Soit V la classe de tous les ensembles, et On la classe des ordinaux, on a théorème :

Soit f une fonction de On * V dans V, alors il existe une unique fonction g de On dans V telle que pour tout ordinal α :

g(α) = f(α, g|α).

( Où "g|α" signifie "g restreint à α", et où f et g correspondent à l'extension de la notion de fonction des ensembles aux classes. )

  • On appelle ∈-récursion la généralisation de ce théorème avec f fonction de V * V dans V et g fonction de V dans V.


Construction par récurrence transfinie

Par récurrence transfinie, on peut construire des applications de l'ensemble des ordinaux vers un ensemble E quelconque : c'est-à-dire des sortes de suites. Pour définir une telle "suite" U, il suffit de savoir exprimer U (l'ordinal α) en fonction F de l'ensemble des ordinaux strictement inférieurs à α : bref il suffit de savoir écrire : U(α) = F({U(β),β < α}). L'ordre défini entre ordinaux étant bien fondé, tout ordinal a bien une image par U.

> **DONNÉES**
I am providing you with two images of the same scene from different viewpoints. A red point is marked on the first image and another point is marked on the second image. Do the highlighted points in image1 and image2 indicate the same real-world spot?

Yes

> **TRAVAIL À FAIRE**
**A)** Dans le texte sur la récurrence transfinie, quel nom donne-t-on à la généralisation du théorème où f va de V * V dans V et g de V dans V ?
**B)** Résumez plus brièvement le paragraphe du texte sur la récurrence transfinie qui commence par « Par récurrence transfinie, on peut construire », en conservant ses faits principaux.
**C)** Recopiez fidèlement le passage du texte sur la récurrence transfinie compris entre "Par récurrence transfinie, on" et "image par U.", ces deux extrémités incluses.
Appuyez-vous uniquement sur le texte sur la récurrence transfinie.

> **RÉPONSES RÉDIGÉES**
**A)** On l'appelle ∈-récursion.

**B)** La récurrence transfinie permet de construire des applications des ordinaux vers un ensemble E quelconque, sortes de suites. Pour définir une telle « suite » U, il suffit d'écrire U(α) = F({U(β), β < α}). Comme l'ordre entre ordinaux est bien fondé, tout ordinal a une image par U.

**C)**
Par récurrence transfinie, on peut construire des applications de l'ensemble des ordinaux vers un ensemble E quelconque : c'est-à-dire des sortes de suites. Pour définir une telle "suite" U, il suffit de savoir exprimer U (l'ordinal α) en fonction F de l'ensemble des ordinaux strictement inférieurs à α : bref il suffit de savoir écrire : U(α) = F({U(β),β < α}). L'ordre défini entre ordinaux étant bien fondé, tout ordinal a bien une image par U.